SAN ANTONIO -- Can we be completely honest?

OK, good. It took great restraint not to roll our eyes when Rick Carlisle went on and on about his enthusiasm for this team the day after the Dallas Mavericks got routed on the road by the Houston Rockets. After all, the Mavs had lost four of five games at that point to fall seven games under .500.

Well, Carlisle’s relentless enthusiasm has been rewarded since then.

“Why wouldn’t it be?” Carlisle said with a wry smile after Wednesday’s practice at a San Antonio recreation center.

The smiles come a lot easier when the Mavs are winning. And that’s all they’ve done since being humiliated in Houston, matching their season-best winning streak with four in a row, including the first three games of this road trip.

The 30-33 Mavs are still long shots to make the playoffs. They’re also well aware that the caliber of competition is about to kick up several notches, with Thursday’s game against the San Antonio Spurs starting a stretch of facing nine .500-plus foes in 10 games.

But there have been bigger miracles in recent NBA history than the Mavs sneaking into the playoffs. The Mavs, a proud group of pros, are excited about the possibilities at this point, an attitude that has been reflected in their recent performances.

“I like the momentum we’ve got going,” Mavs forward Dirk Nowitzki said. “I like the rhythm we’ve got going. We’ve got to keep playing hard and make plays for each other on the offensive end and just let it all hang out and see what happens.”

Added scorching sixth man Vince Carter: “We’re playing for a lot right now. I think we’re playing with a lot of confidence right now, a lot of momentum. Our togetherness is at an all-time high. We just believe. We had a slow start, but this is going to be fun.”

The Mavs’ previous few meetings with the Spurs this season have certainly not been fun. San Antonio has dominated its Interstate 35 (former?) rival, building leads of 46, 25 and 26 points while handily winning all three games.

The Spurs have been bit by the injury bug, with Tony Parker out for several weeks due to a severely sprained ankle and Tim Duncan and Kawhi Leonard missing Tuesday’s loss to the lowly Timberwolves due to sore knees. But Nowitzki knows better than to expect anything less than the Spurs’ best.

“For some reason against us,” Nowitzki said, “they always play their best game.”

The Mavs need to play their best game 13 or 14 times over the next five weeks to have any hope of extending the franchise’s run of playoff berths to 13 seasons. It’s a challenge they’re enthusiastic about.

:: Your assignment ::
Please answer from the Mavericks article: which Spurs player is out for several weeks, and for what reason?

:: Source material ::
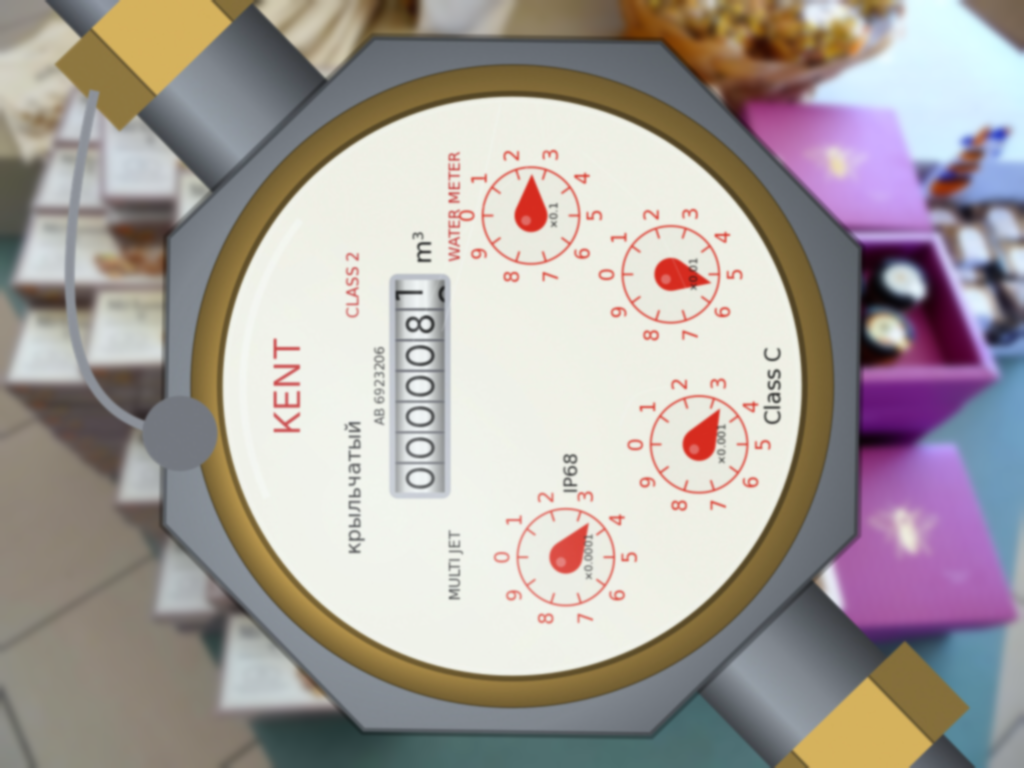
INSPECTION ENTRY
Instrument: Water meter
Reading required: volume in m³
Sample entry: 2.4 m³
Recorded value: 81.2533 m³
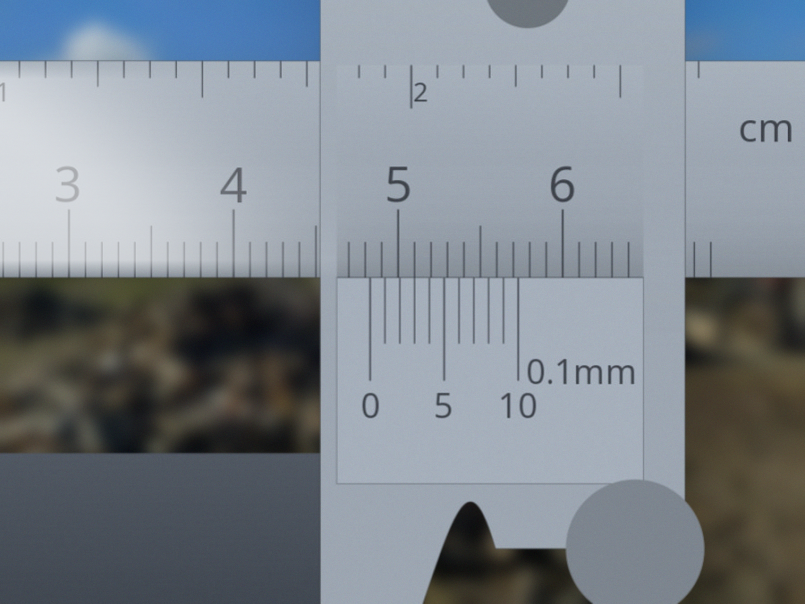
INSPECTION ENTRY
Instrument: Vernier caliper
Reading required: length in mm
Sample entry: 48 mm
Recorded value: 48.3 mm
--
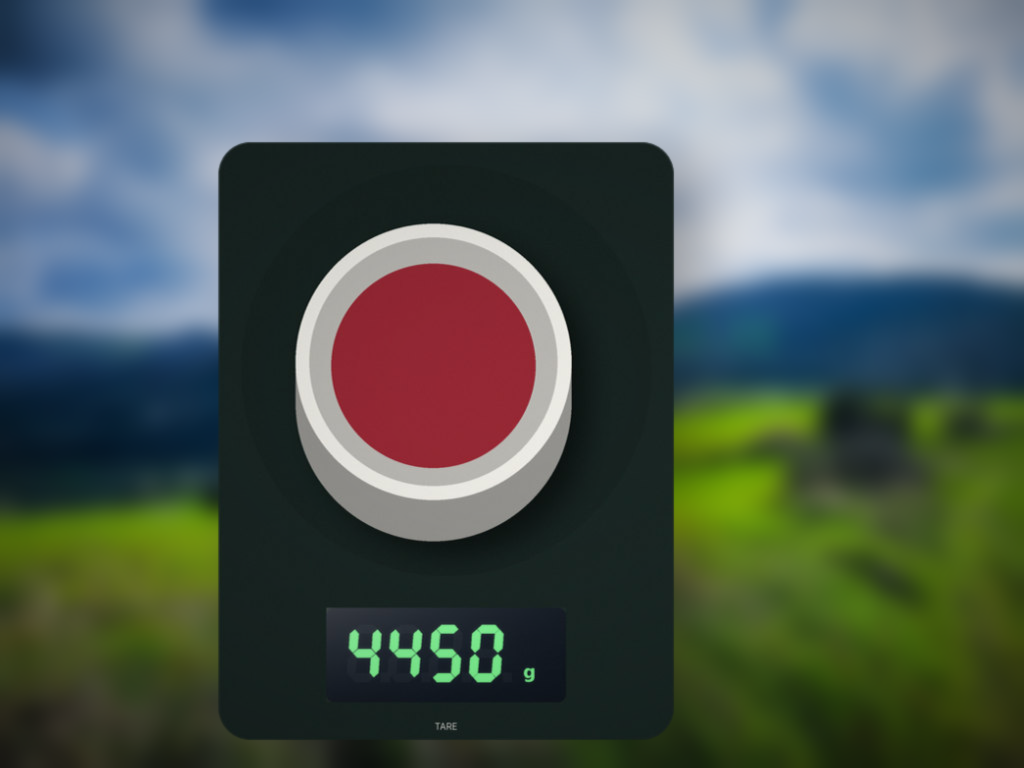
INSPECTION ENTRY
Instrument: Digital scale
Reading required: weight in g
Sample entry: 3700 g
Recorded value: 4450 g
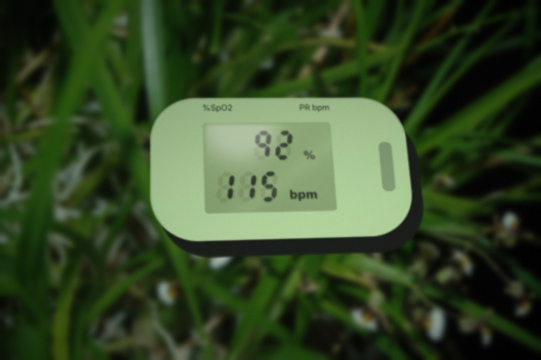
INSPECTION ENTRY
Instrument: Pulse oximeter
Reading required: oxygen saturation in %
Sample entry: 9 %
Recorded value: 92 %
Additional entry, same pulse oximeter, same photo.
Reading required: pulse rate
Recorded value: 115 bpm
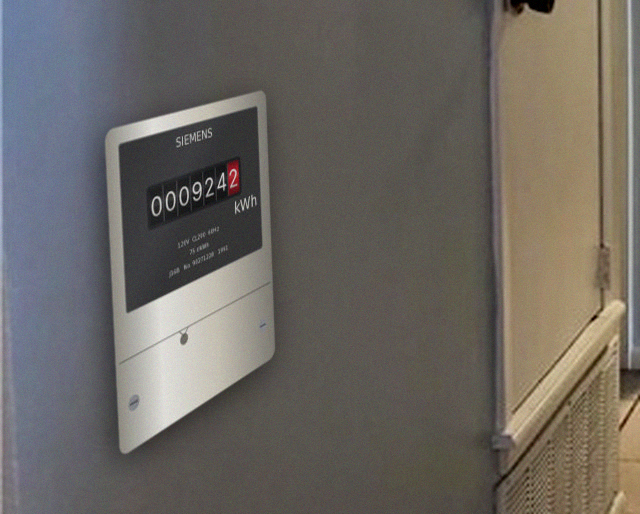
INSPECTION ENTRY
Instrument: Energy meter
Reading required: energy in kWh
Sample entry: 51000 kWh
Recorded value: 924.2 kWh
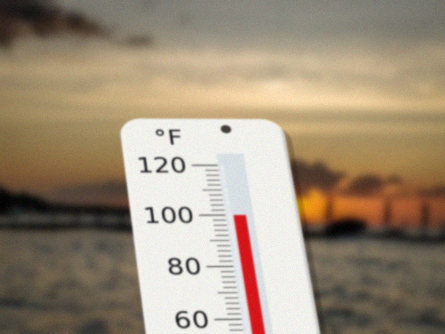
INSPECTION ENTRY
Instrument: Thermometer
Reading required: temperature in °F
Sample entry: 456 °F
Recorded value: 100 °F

:: Exercise answer ::
Tony Parker, due to a severely sprained ankle.